===== INPUT FOR THIS TASK =====
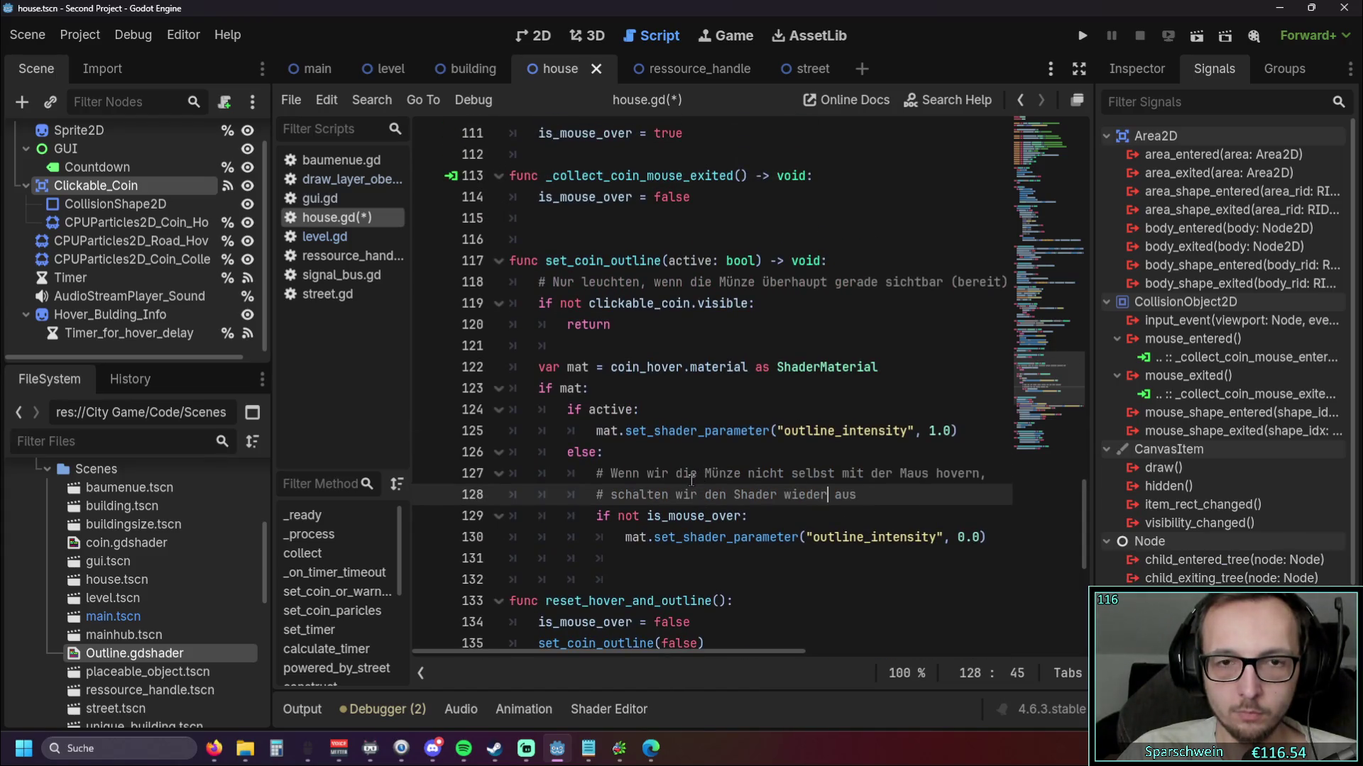
pyautogui.moveTo(687, 579)
pyautogui.mouseDown()
pyautogui.moveTo(660, 571)
pyautogui.moveTo(511, 408)
pyautogui.moveTo(468, 397)
pyautogui.moveTo(453, 347)
pyautogui.mouseUp()
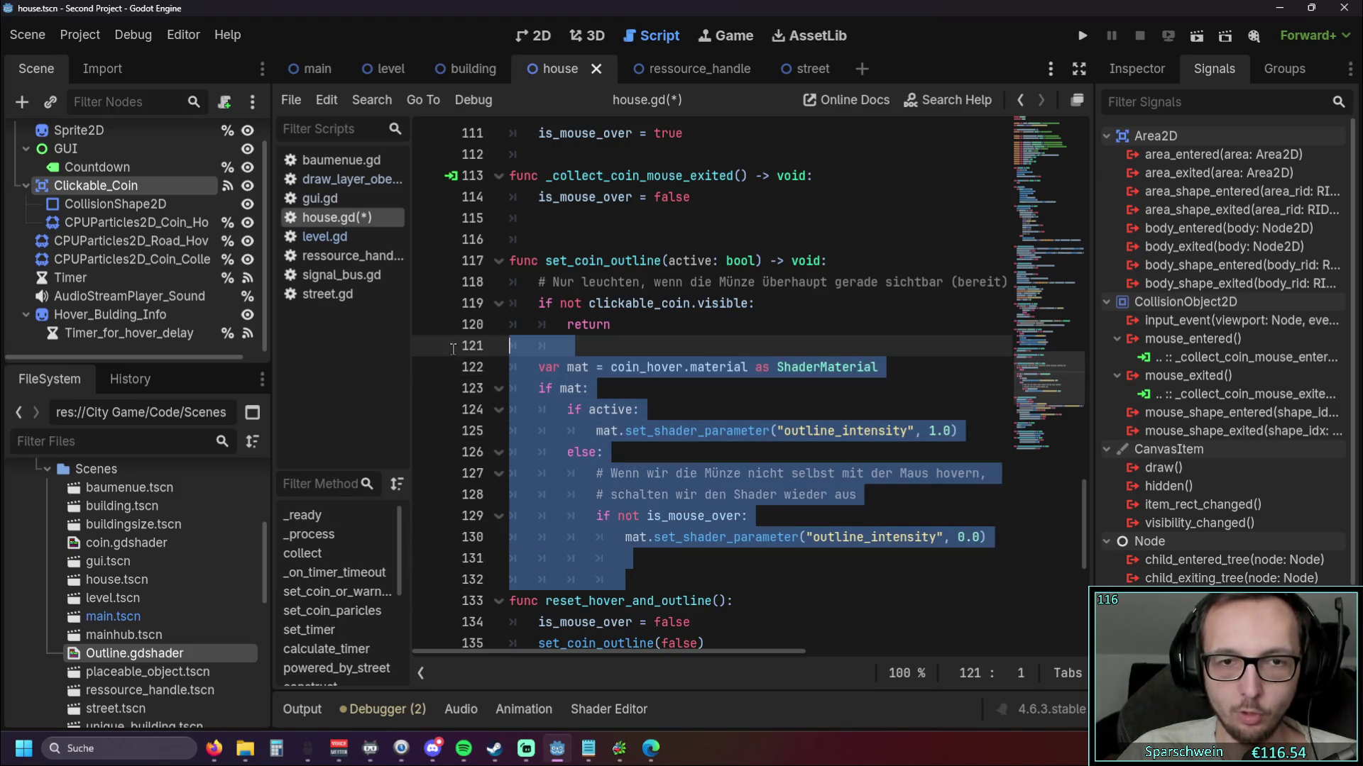
pyautogui.press('Delete')
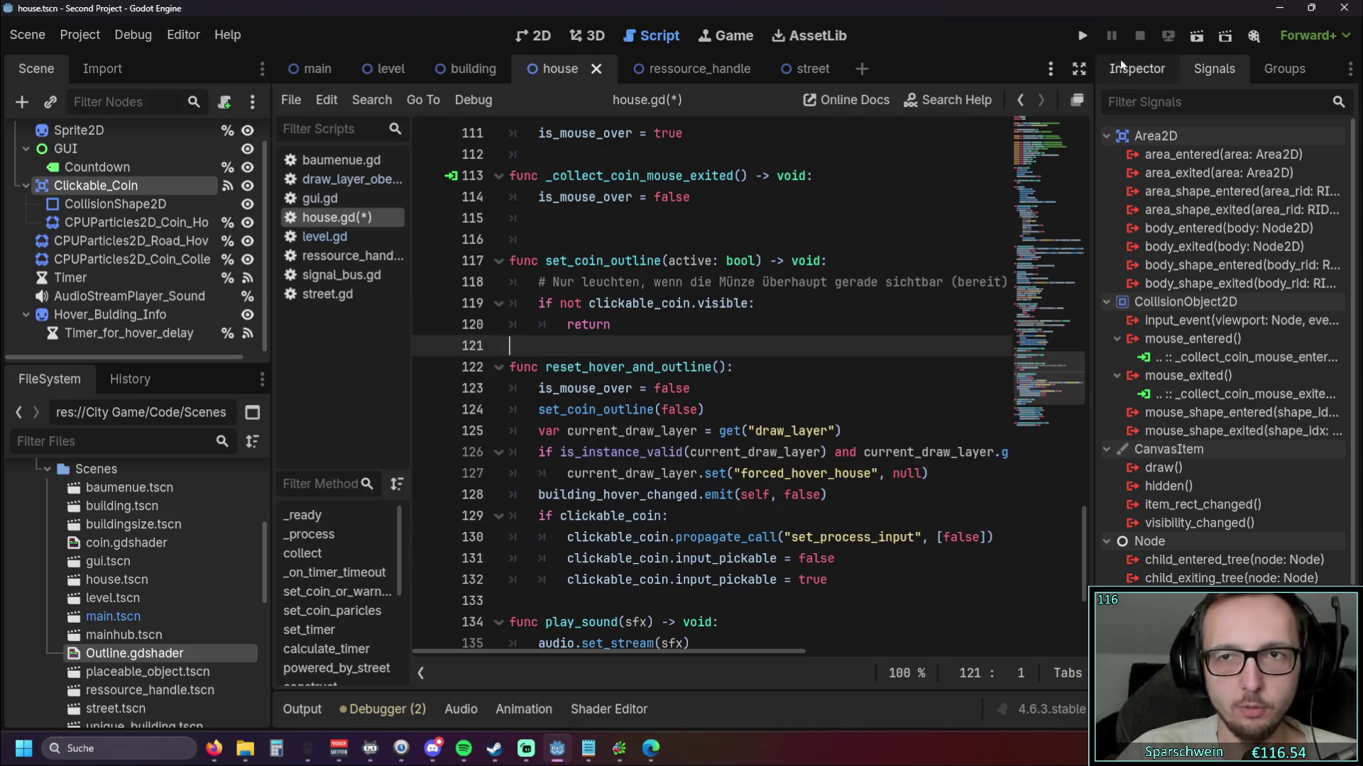
# Test-run the game with a house and road, hover the house, then close it
pyautogui.click(1081, 35)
=====
GOAL OF THE EXERCISE | Of the lines above, show those in which "moveTo" appears.

EXERCISE RESPONSE |
pyautogui.moveTo(687, 579)
pyautogui.moveTo(660, 571)
pyautogui.moveTo(511, 408)
pyautogui.moveTo(468, 397)
pyautogui.moveTo(453, 347)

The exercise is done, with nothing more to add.